Un nouveau parti qui vient à nouveau rebattre les cartes du jeu politique déjà fragmenté depuis 2015. Lors des élections générales, les citoyens espagnols avaient déjà mis fin au bipartisme avec la percée de Podemos et Ciudadanos dans le jeu politique. Les élections suivantes n’ont fait que confirmer la nouvelle offre politique.
« Cette instabilité est inattendue dans une Espagne où, pendant plusieurs années, droite et gauche ont alterné sans problème, estime Jean-Jacques Kourliandsky, chercheur à l’IRIS, dans l’une de ses publication. Les raisons objectives ont sans doute joué. L’insubordination constitutionnelle catalane ‘gèle’ une part importante des électeurs catalans espagnols de droite et de gauche. L’afflux de migrants dans un pays ayant envoyé les siens pendant longtemps aux Amériques et en Europe l’a déstabilisé. La longue crise économique et le chômage de masse ont dilué bien des allégeances partisanes. »

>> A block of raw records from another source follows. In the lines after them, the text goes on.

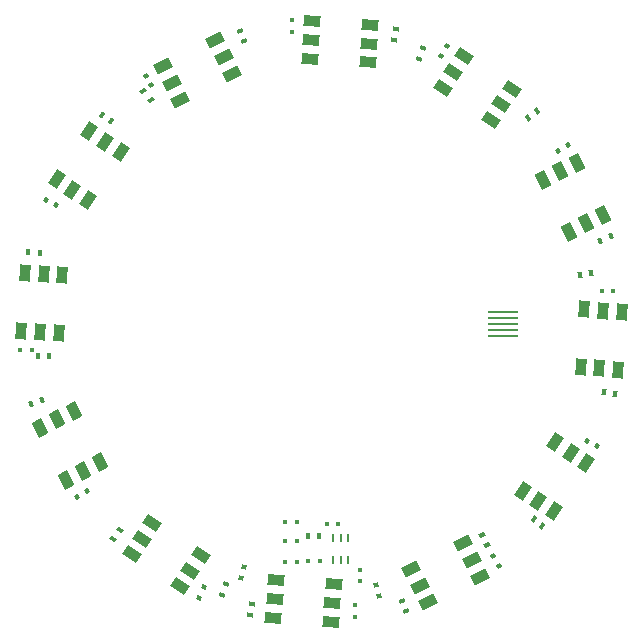
<source format=gtp>
G04 Layer_Color=8421504*
%FSTAX42Y42*%
%MOMM*%
G71*
G01*
G75*
%ADD62R,0.25X0.75*%
%ADD63R,0.41X0.36*%
%ADD64R,2.50X0.20*%
G04:AMPARAMS|DCode=65|XSize=0.36mm|YSize=0.51mm|CornerRadius=0mm|HoleSize=0mm|Usage=FLASHONLY|Rotation=290.000|XOffset=0mm|YOffset=0mm|HoleType=Round|Shape=Rectangle|*
%AMROTATEDRECTD65*
4,1,4,-0.30,0.08,0.18,0.25,0.30,-0.08,-0.18,-0.25,-0.30,0.08,0.0*
%
%ADD65ROTATEDRECTD65*%

G04:AMPARAMS|DCode=66|XSize=0.9mm|YSize=1.4mm|CornerRadius=0mm|HoleSize=0mm|Usage=FLASHONLY|Rotation=296.400|XOffset=0mm|YOffset=0mm|HoleType=Round|Shape=Rectangle|*
%AMROTATEDRECTD66*
4,1,4,-0.83,0.09,0.43,0.71,0.83,-0.09,-0.43,-0.71,-0.83,0.09,0.0*
%
%ADD66ROTATEDRECTD66*%

%ADD67R,0.36X0.51*%
%ADD68R,0.36X0.41*%
G04:AMPARAMS|DCode=69|XSize=0.36mm|YSize=0.41mm|CornerRadius=0mm|HoleSize=0mm|Usage=FLASHONLY|Rotation=255.000|XOffset=0mm|YOffset=0mm|HoleType=Round|Shape=Rectangle|*
%AMROTATEDRECTD69*
4,1,4,-0.15,0.23,0.24,0.12,0.15,-0.23,-0.24,-0.12,-0.15,0.23,0.0*
%
%ADD69ROTATEDRECTD69*%

G04:AMPARAMS|DCode=70|XSize=0.36mm|YSize=0.51mm|CornerRadius=0mm|HoleSize=0mm|Usage=FLASHONLY|Rotation=249.000|XOffset=0mm|YOffset=0mm|HoleType=Round|Shape=Rectangle|*
%AMROTATEDRECTD70*
4,1,4,-0.17,0.26,0.30,0.08,0.17,-0.26,-0.30,-0.08,-0.17,0.26,0.0*
%
%ADD70ROTATEDRECTD70*%

G04:AMPARAMS|DCode=71|XSize=0.36mm|YSize=0.51mm|CornerRadius=0mm|HoleSize=0mm|Usage=FLASHONLY|Rotation=260.000|XOffset=0mm|YOffset=0mm|HoleType=Round|Shape=Rectangle|*
%AMROTATEDRECTD71*
4,1,4,-0.22,0.22,0.28,0.13,0.22,-0.22,-0.28,-0.13,-0.22,0.22,0.0*
%
%ADD71ROTATEDRECTD71*%

G04:AMPARAMS|DCode=72|XSize=0.36mm|YSize=0.51mm|CornerRadius=0mm|HoleSize=0mm|Usage=FLASHONLY|Rotation=230.000|XOffset=0mm|YOffset=0mm|HoleType=Round|Shape=Rectangle|*
%AMROTATEDRECTD72*
4,1,4,-0.08,0.30,0.31,-0.03,0.08,-0.30,-0.31,0.03,-0.08,0.30,0.0*
%
%ADD72ROTATEDRECTD72*%

G04:AMPARAMS|DCode=73|XSize=0.36mm|YSize=0.51mm|CornerRadius=0mm|HoleSize=0mm|Usage=FLASHONLY|Rotation=200.000|XOffset=0mm|YOffset=0mm|HoleType=Round|Shape=Rectangle|*
%AMROTATEDRECTD73*
4,1,4,0.08,0.30,0.25,-0.18,-0.08,-0.30,-0.25,0.18,0.08,0.30,0.0*
%
%ADD73ROTATEDRECTD73*%

G04:AMPARAMS|DCode=74|XSize=0.36mm|YSize=0.51mm|CornerRadius=0mm|HoleSize=0mm|Usage=FLASHONLY|Rotation=175.000|XOffset=0mm|YOffset=0mm|HoleType=Round|Shape=Rectangle|*
%AMROTATEDRECTD74*
4,1,4,0.20,0.24,0.16,-0.27,-0.20,-0.24,-0.16,0.27,0.20,0.24,0.0*
%
%ADD74ROTATEDRECTD74*%

G04:AMPARAMS|DCode=75|XSize=0.36mm|YSize=0.51mm|CornerRadius=0mm|HoleSize=0mm|Usage=FLASHONLY|Rotation=130.000|XOffset=0mm|YOffset=0mm|HoleType=Round|Shape=Rectangle|*
%AMROTATEDRECTD75*
4,1,4,0.31,0.03,-0.08,-0.30,-0.31,-0.03,0.08,0.30,0.31,0.03,0.0*
%
%ADD75ROTATEDRECTD75*%

G04:AMPARAMS|DCode=76|XSize=0.36mm|YSize=0.51mm|CornerRadius=0mm|HoleSize=0mm|Usage=FLASHONLY|Rotation=70.000|XOffset=0mm|YOffset=0mm|HoleType=Round|Shape=Rectangle|*
%AMROTATEDRECTD76*
4,1,4,0.18,-0.25,-0.30,-0.08,-0.18,0.25,0.30,0.08,0.18,-0.25,0.0*
%
%ADD76ROTATEDRECTD76*%

G04:AMPARAMS|DCode=77|XSize=0.36mm|YSize=0.51mm|CornerRadius=0mm|HoleSize=0mm|Usage=FLASHONLY|Rotation=145.000|XOffset=0mm|YOffset=0mm|HoleType=Round|Shape=Rectangle|*
%AMROTATEDRECTD77*
4,1,4,0.29,0.11,0.00,-0.31,-0.29,-0.11,-0.00,0.31,0.29,0.11,0.0*
%
%ADD77ROTATEDRECTD77*%

G04:AMPARAMS|DCode=78|XSize=0.36mm|YSize=0.51mm|CornerRadius=0mm|HoleSize=0mm|Usage=FLASHONLY|Rotation=81.000|XOffset=0mm|YOffset=0mm|HoleType=Round|Shape=Rectangle|*
%AMROTATEDRECTD78*
4,1,4,0.22,-0.22,-0.28,-0.14,-0.22,0.22,0.28,0.14,0.22,-0.22,0.0*
%
%ADD78ROTATEDRECTD78*%

G04:AMPARAMS|DCode=79|XSize=0.36mm|YSize=0.51mm|CornerRadius=0mm|HoleSize=0mm|Usage=FLASHONLY|Rotation=40.000|XOffset=0mm|YOffset=0mm|HoleType=Round|Shape=Rectangle|*
%AMROTATEDRECTD79*
4,1,4,0.03,-0.31,-0.30,0.08,-0.03,0.31,0.30,-0.08,0.03,-0.31,0.0*
%
%ADD79ROTATEDRECTD79*%

G04:AMPARAMS|DCode=80|XSize=0.36mm|YSize=0.51mm|CornerRadius=0mm|HoleSize=0mm|Usage=FLASHONLY|Rotation=190.000|XOffset=0mm|YOffset=0mm|HoleType=Round|Shape=Rectangle|*
%AMROTATEDRECTD80*
4,1,4,0.13,0.28,0.22,-0.22,-0.13,-0.28,-0.22,0.22,0.13,0.28,0.0*
%
%ADD80ROTATEDRECTD80*%

G04:AMPARAMS|DCode=81|XSize=0.36mm|YSize=0.51mm|CornerRadius=0mm|HoleSize=0mm|Usage=FLASHONLY|Rotation=298.000|XOffset=0mm|YOffset=0mm|HoleType=Round|Shape=Rectangle|*
%AMROTATEDRECTD81*
4,1,4,-0.31,0.04,0.14,0.28,0.31,-0.04,-0.14,-0.28,-0.31,0.04,0.0*
%
%ADD81ROTATEDRECTD81*%

G04:AMPARAMS|DCode=82|XSize=0.36mm|YSize=0.51mm|CornerRadius=0mm|HoleSize=0mm|Usage=FLASHONLY|Rotation=21.000|XOffset=0mm|YOffset=0mm|HoleType=Round|Shape=Rectangle|*
%AMROTATEDRECTD82*
4,1,4,-0.08,-0.30,-0.26,0.17,0.08,0.30,0.26,-0.17,-0.08,-0.30,0.0*
%
%ADD82ROTATEDRECTD82*%

G04:AMPARAMS|DCode=83|XSize=0.36mm|YSize=0.51mm|CornerRadius=0mm|HoleSize=0mm|Usage=FLASHONLY|Rotation=350.000|XOffset=0mm|YOffset=0mm|HoleType=Round|Shape=Rectangle|*
%AMROTATEDRECTD83*
4,1,4,-0.22,-0.22,-0.13,0.28,0.22,0.22,0.13,-0.28,-0.22,-0.22,0.0*
%
%ADD83ROTATEDRECTD83*%

G04:AMPARAMS|DCode=84|XSize=0.36mm|YSize=0.51mm|CornerRadius=0mm|HoleSize=0mm|Usage=FLASHONLY|Rotation=320.000|XOffset=0mm|YOffset=0mm|HoleType=Round|Shape=Rectangle|*
%AMROTATEDRECTD84*
4,1,4,-0.30,-0.08,0.03,0.31,0.30,0.08,-0.03,-0.31,-0.30,-0.08,0.0*
%
%ADD84ROTATEDRECTD84*%

G04:AMPARAMS|DCode=85|XSize=0.36mm|YSize=0.41mm|CornerRadius=0mm|HoleSize=0mm|Usage=FLASHONLY|Rotation=105.000|XOffset=0mm|YOffset=0mm|HoleType=Round|Shape=Rectangle|*
%AMROTATEDRECTD85*
4,1,4,0.24,-0.12,-0.15,-0.23,-0.24,0.12,0.15,0.23,0.24,-0.12,0.0*
%
%ADD85ROTATEDRECTD85*%

G04:AMPARAMS|DCode=86|XSize=0.36mm|YSize=0.41mm|CornerRadius=0mm|HoleSize=0mm|Usage=FLASHONLY|Rotation=65.000|XOffset=0mm|YOffset=0mm|HoleType=Round|Shape=Rectangle|*
%AMROTATEDRECTD86*
4,1,4,0.11,-0.25,-0.26,-0.08,-0.11,0.25,0.26,0.08,0.11,-0.25,0.0*
%
%ADD86ROTATEDRECTD86*%

G04:AMPARAMS|DCode=87|XSize=0.36mm|YSize=0.41mm|CornerRadius=0mm|HoleSize=0mm|Usage=FLASHONLY|Rotation=30.000|XOffset=0mm|YOffset=0mm|HoleType=Round|Shape=Rectangle|*
%AMROTATEDRECTD87*
4,1,4,-0.05,-0.27,-0.26,0.09,0.05,0.27,0.26,-0.09,-0.05,-0.27,0.0*
%
%ADD87ROTATEDRECTD87*%

G04:AMPARAMS|DCode=88|XSize=0.36mm|YSize=0.41mm|CornerRadius=0mm|HoleSize=0mm|Usage=FLASHONLY|Rotation=330.000|XOffset=0mm|YOffset=0mm|HoleType=Round|Shape=Rectangle|*
%AMROTATEDRECTD88*
4,1,4,-0.26,-0.09,-0.05,0.27,0.26,0.09,0.05,-0.27,-0.26,-0.09,0.0*
%
%ADD88ROTATEDRECTD88*%

G04:AMPARAMS|DCode=89|XSize=0.36mm|YSize=0.41mm|CornerRadius=0mm|HoleSize=0mm|Usage=FLASHONLY|Rotation=300.000|XOffset=0mm|YOffset=0mm|HoleType=Round|Shape=Rectangle|*
%AMROTATEDRECTD89*
4,1,4,-0.27,0.05,0.09,0.26,0.27,-0.05,-0.09,-0.26,-0.27,0.05,0.0*
%
%ADD89ROTATEDRECTD89*%

G04:AMPARAMS|DCode=90|XSize=0.36mm|YSize=0.41mm|CornerRadius=0mm|HoleSize=0mm|Usage=FLASHONLY|Rotation=240.000|XOffset=0mm|YOffset=0mm|HoleType=Round|Shape=Rectangle|*
%AMROTATEDRECTD90*
4,1,4,-0.09,0.26,0.27,0.05,0.09,-0.26,-0.27,-0.05,-0.09,0.26,0.0*
%
%ADD90ROTATEDRECTD90*%

G04:AMPARAMS|DCode=91|XSize=0.9mm|YSize=1.4mm|CornerRadius=0mm|HoleSize=0mm|Usage=FLASHONLY|Rotation=266.000|XOffset=0mm|YOffset=0mm|HoleType=Round|Shape=Rectangle|*
%AMROTATEDRECTD91*
4,1,4,-0.67,0.50,0.73,0.40,0.67,-0.50,-0.73,-0.40,-0.67,0.50,0.0*
%
%ADD91ROTATEDRECTD91*%

G04:AMPARAMS|DCode=92|XSize=0.9mm|YSize=1.4mm|CornerRadius=0mm|HoleSize=0mm|Usage=FLASHONLY|Rotation=236.500|XOffset=0mm|YOffset=0mm|HoleType=Round|Shape=Rectangle|*
%AMROTATEDRECTD92*
4,1,4,-0.34,0.76,0.83,-0.01,0.34,-0.76,-0.83,0.01,-0.34,0.76,0.0*
%
%ADD92ROTATEDRECTD92*%

G04:AMPARAMS|DCode=93|XSize=0.9mm|YSize=1.4mm|CornerRadius=0mm|HoleSize=0mm|Usage=FLASHONLY|Rotation=207.000|XOffset=0mm|YOffset=0mm|HoleType=Round|Shape=Rectangle|*
%AMROTATEDRECTD93*
4,1,4,0.08,0.83,0.72,-0.42,-0.08,-0.83,-0.72,0.42,0.08,0.83,0.0*
%
%ADD93ROTATEDRECTD93*%

G04:AMPARAMS|DCode=94|XSize=0.9mm|YSize=1.4mm|CornerRadius=0mm|HoleSize=0mm|Usage=FLASHONLY|Rotation=176.400|XOffset=0mm|YOffset=0mm|HoleType=Round|Shape=Rectangle|*
%AMROTATEDRECTD94*
4,1,4,0.49,0.67,0.41,-0.73,-0.49,-0.67,-0.41,0.73,0.49,0.67,0.0*
%
%ADD94ROTATEDRECTD94*%

G04:AMPARAMS|DCode=95|XSize=0.9mm|YSize=1.4mm|CornerRadius=0mm|HoleSize=0mm|Usage=FLASHONLY|Rotation=146.000|XOffset=0mm|YOffset=0mm|HoleType=Round|Shape=Rectangle|*
%AMROTATEDRECTD95*
4,1,4,0.76,0.33,-0.02,-0.83,-0.76,-0.33,0.02,0.83,0.76,0.33,0.0*
%
%ADD95ROTATEDRECTD95*%

G04:AMPARAMS|DCode=96|XSize=0.9mm|YSize=1.4mm|CornerRadius=0mm|HoleSize=0mm|Usage=FLASHONLY|Rotation=26.400|XOffset=0mm|YOffset=0mm|HoleType=Round|Shape=Rectangle|*
%AMROTATEDRECTD96*
4,1,4,-0.09,-0.83,-0.71,0.43,0.09,0.83,0.71,-0.43,-0.09,-0.83,0.0*
%
%ADD96ROTATEDRECTD96*%

D62*
X02034Y016515D02*
D03*
X020405Y016515D02*
D03*
X02047D02*
D03*
X02047Y016705D02*
D03*
X020405D02*
D03*
X02034Y016705D02*
D03*
D63*
X020525Y016133D02*
D03*
Y016037D02*
D03*
X020568Y016336D02*
D03*
X020568Y016432D02*
D03*
X019995Y020989D02*
D03*
Y021086D02*
D03*
D64*
X021777Y018613D02*
D03*
Y018563D02*
D03*
Y018513D02*
D03*
Y018463D02*
D03*
Y018413D02*
D03*
D65*
X020926Y016173D02*
D03*
X020959Y016082D02*
D03*
X019585Y020909D02*
D03*
X019552Y020999D02*
D03*
D66*
X021443Y016663D02*
D03*
X021586Y016376D02*
D03*
X021514Y016519D02*
D03*
X021075Y016301D02*
D03*
X021147Y016158D02*
D03*
X021004Y016445D02*
D03*
X019047Y020413D02*
D03*
X018905Y020699D02*
D03*
X018976Y020556D02*
D03*
X019415Y020775D02*
D03*
X019343Y020918D02*
D03*
X019486Y020631D02*
D03*
D67*
X020224Y016718D02*
D03*
X020127D02*
D03*
X01794Y01824D02*
D03*
X017843Y01824D02*
D03*
D68*
X020033Y016674D02*
D03*
X019936D02*
D03*
X020034Y016503D02*
D03*
X019937D02*
D03*
X020383Y016824D02*
D03*
X020287D02*
D03*
X020133Y016505D02*
D03*
X020229D02*
D03*
X020035Y01684D02*
D03*
X019938D02*
D03*
X017791Y018298D02*
D03*
X017694D02*
D03*
X022617Y018795D02*
D03*
X022713D02*
D03*
D69*
X019563Y016361D02*
D03*
X019588Y016454D02*
D03*
D70*
X019435Y016313D02*
D03*
X0194Y016222D02*
D03*
D71*
X019654Y016148D02*
D03*
X019637Y016053D02*
D03*
D72*
X018539Y016769D02*
D03*
X018476Y016696D02*
D03*
D73*
X017878Y017869D02*
D03*
X017787Y017836D02*
D03*
D74*
X017858Y019116D02*
D03*
X017762Y019124D02*
D03*
D75*
X018797Y020413D02*
D03*
X018735Y020487D02*
D03*
D76*
X021069Y020761D02*
D03*
X021102Y020852D02*
D03*
D77*
X018462Y020232D02*
D03*
X018383Y020288D02*
D03*
D78*
X020859Y020921D02*
D03*
X020874Y021016D02*
D03*
D79*
X021995Y020257D02*
D03*
X022069Y020319D02*
D03*
D80*
X022525Y018946D02*
D03*
X02243Y018929D02*
D03*
D81*
X021601Y016731D02*
D03*
X021647Y016646D02*
D03*
D82*
X022601Y019222D02*
D03*
X022691Y019257D02*
D03*
D83*
X022632Y017936D02*
D03*
X022728Y017919D02*
D03*
D84*
X022041Y016864D02*
D03*
X022114Y016801D02*
D03*
D85*
X020702Y016305D02*
D03*
X020727Y016212D02*
D03*
D86*
X01925Y016286D02*
D03*
X01921Y016199D02*
D03*
D87*
X018259Y017099D02*
D03*
X018176Y017051D02*
D03*
X022243Y019978D02*
D03*
X022327Y020027D02*
D03*
D88*
X017997Y019521D02*
D03*
X017913Y019569D02*
D03*
X022491Y017527D02*
D03*
X022574Y017478D02*
D03*
D89*
X018804Y020536D02*
D03*
X018756Y020619D02*
D03*
X021693Y016549D02*
D03*
X021742Y016466D02*
D03*
D90*
X021256Y020786D02*
D03*
X021304Y020869D02*
D03*
D91*
X020347Y016313D02*
D03*
X020325Y015994D02*
D03*
X020336Y016153D02*
D03*
X019847Y016187D02*
D03*
X019836Y016028D02*
D03*
X019858Y016347D02*
D03*
X020145Y02076D02*
D03*
X020164Y02108D02*
D03*
X020155Y02092D02*
D03*
X020644Y02089D02*
D03*
X020654Y02105D02*
D03*
X020634Y020731D02*
D03*
D92*
X019221Y016561D02*
D03*
X019044Y016294D02*
D03*
X019132Y016428D02*
D03*
X018724Y016698D02*
D03*
X018635Y016565D02*
D03*
X018812Y016832D02*
D03*
X02127Y020513D02*
D03*
X021447Y02078D02*
D03*
X021358Y020647D02*
D03*
X021766Y020375D02*
D03*
X021855Y020509D02*
D03*
X021678Y020242D02*
D03*
D93*
X018368Y017343D02*
D03*
X018083Y017198D02*
D03*
X018225Y01727D02*
D03*
X018003Y017707D02*
D03*
X01786Y017634D02*
D03*
X018146Y01778D02*
D03*
D94*
X01802Y018437D02*
D03*
X0177Y018458D02*
D03*
X01786Y018448D02*
D03*
X017891Y018937D02*
D03*
X017731Y018947D02*
D03*
X01805Y018927D02*
D03*
X022468Y018638D02*
D03*
X022787Y018618D02*
D03*
X022628Y018628D02*
D03*
X022597Y018139D02*
D03*
X022757Y018129D02*
D03*
X022437Y018149D02*
D03*
D95*
X018268Y019562D02*
D03*
X018003Y019741D02*
D03*
X018135Y019652D02*
D03*
X01841Y020058D02*
D03*
X018277Y020148D02*
D03*
X018542Y019969D02*
D03*
X022218Y017513D02*
D03*
X022485Y017336D02*
D03*
X022352Y017424D02*
D03*
X02208Y017016D02*
D03*
X022214Y016928D02*
D03*
X021947Y017105D02*
D03*
D96*
X02212Y019736D02*
D03*
X022407Y019878D02*
D03*
X022263Y019807D02*
D03*
X022481Y019368D02*
D03*
X022624Y019439D02*
D03*
X022338Y019297D02*
D03*
M02*

</source>
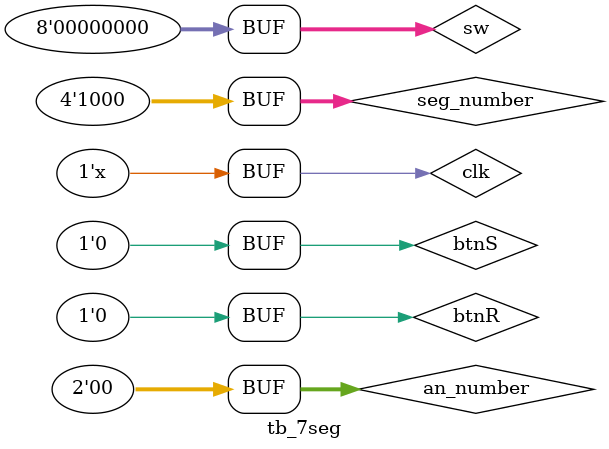
<source format=v>
`timescale 1ns / 1ps


module tb_7seg;

	// Inputs
	reg clk;
	reg [3:0] seg_number;
	reg [1:0] an_number;
	reg btnR;
	reg btnS;
	reg [7:0] sw;

	// Outputs
	wire [7:0] seg;
	wire [3:0] an;

	// Instantiate the Unit Under Test (UUT)
	display7 uut (
		.clk(clk), 
		.seg_number(seg_number), 
		.an_number(an_number), 
		.seg(seg), 
		.an(an), 
		.btnR(btnR), 
		.btnS(btnS), 
		.sw(sw)
	);

	initial begin
		// Initialize Inputs
		clk = 0;
		seg_number = 0;
		an_number = 0;
		btnR = 0;
		btnS = 0;
		sw = 0;

		// Wait 100 ns for global reset to finish
		#100;
        
		// Add stimulus here
        seg_number = 8;
        an_number = 0;
        
	end
      
      always #5 clk = ~clk;
     
endmodule


</source>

Dans ce contexte politique instable, « les responsables de partis mettent toute leur énergie dans cette première bataille, car ces premières élections vont déterminer les suivantes », assure Valérie Labonne.
Les quatre candidats se retrouveront tout de même dès mardi pour un second débat télévisé sur des chaînes privées.